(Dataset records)
^^^^^^^^

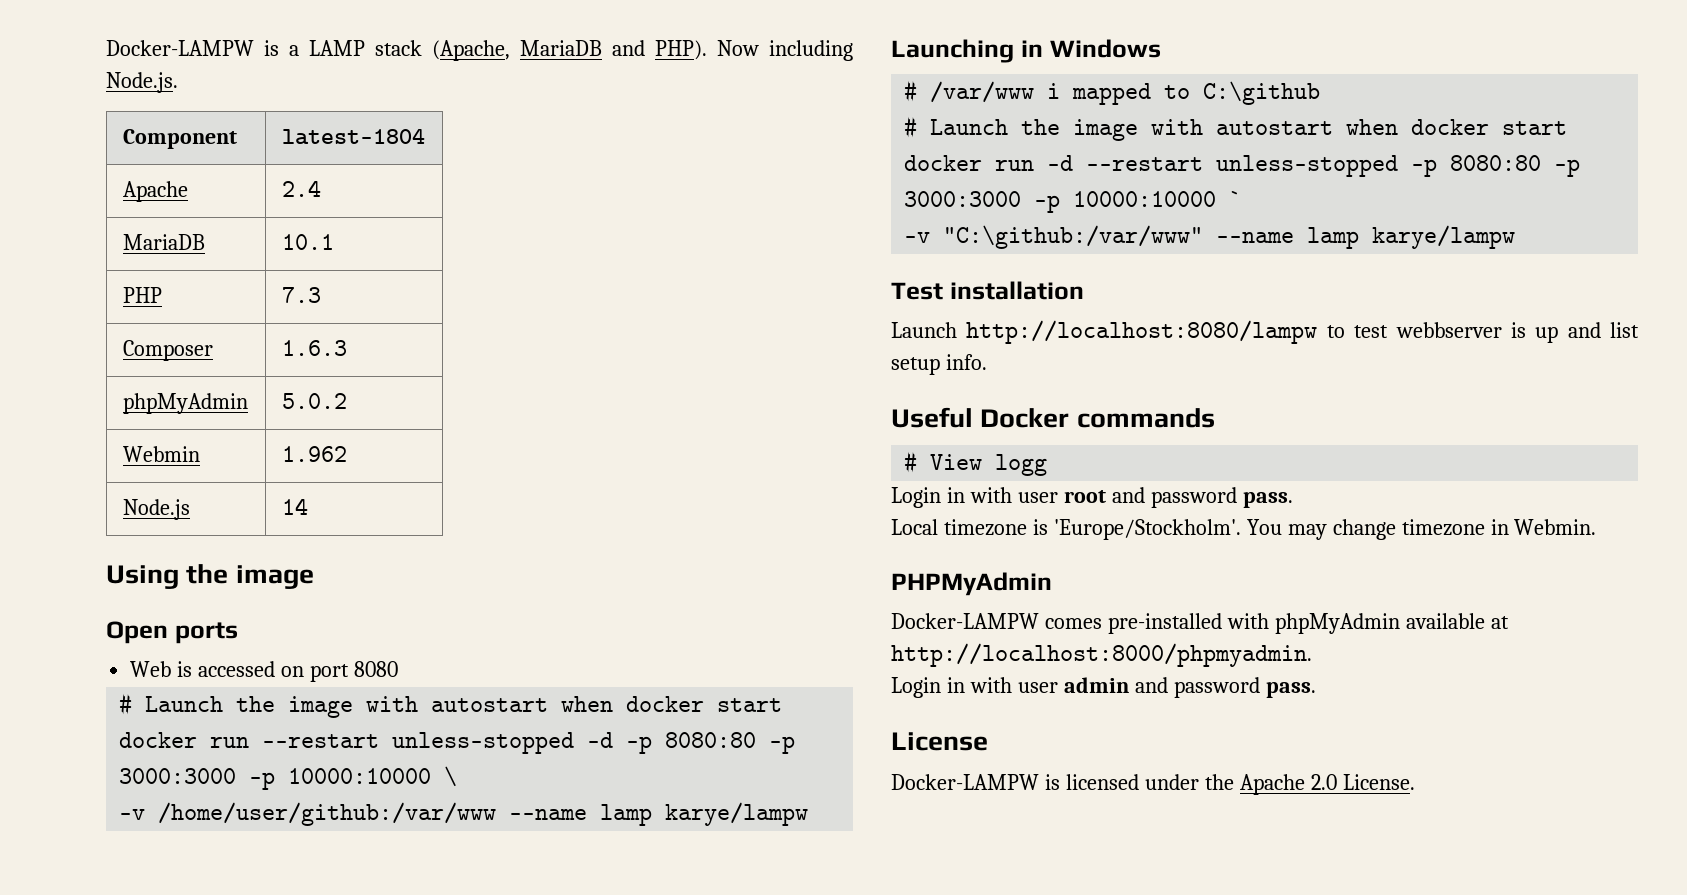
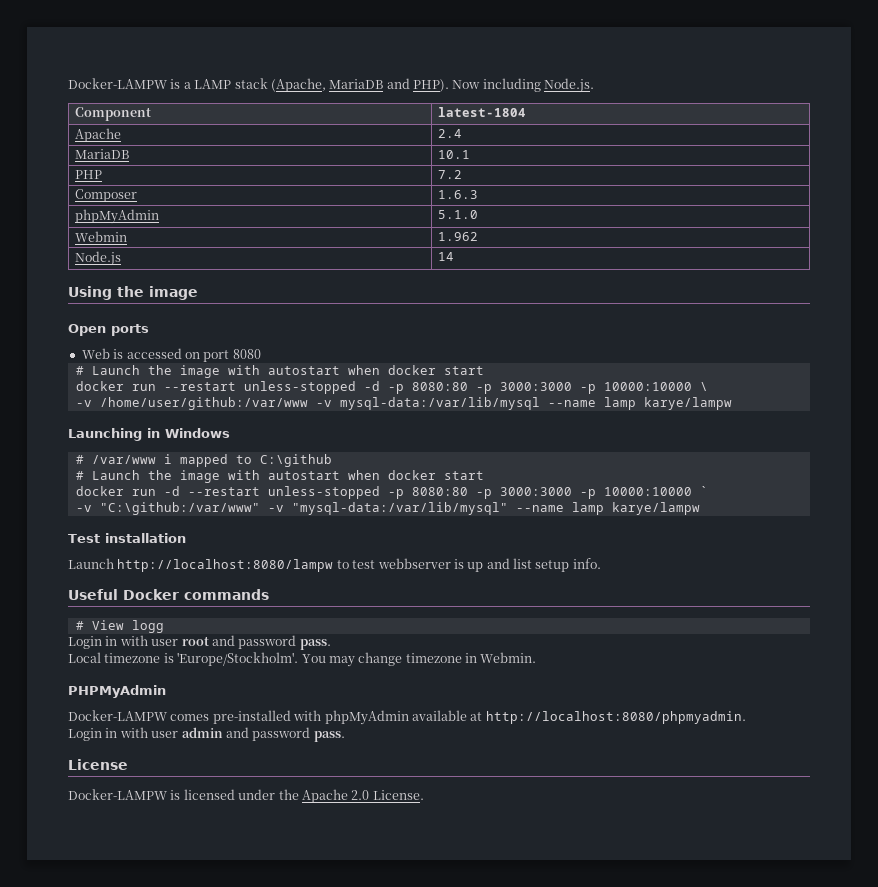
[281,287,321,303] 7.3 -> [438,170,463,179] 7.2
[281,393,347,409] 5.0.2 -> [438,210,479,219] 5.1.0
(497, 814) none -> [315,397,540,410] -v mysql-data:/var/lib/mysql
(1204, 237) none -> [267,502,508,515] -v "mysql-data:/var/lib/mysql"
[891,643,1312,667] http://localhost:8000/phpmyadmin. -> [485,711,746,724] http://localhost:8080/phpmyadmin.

^^^^^^^^

• THE TASK:
Whenever a line in the records above contains the string "none", copy that line.

• EXERCISE OUTPUT:
(497, 814) none -> [315,397,540,410] -v mysql-data:/var/lib/mysql
(1204, 237) none -> [267,502,508,515] -v "mysql-data:/var/lib/mysql"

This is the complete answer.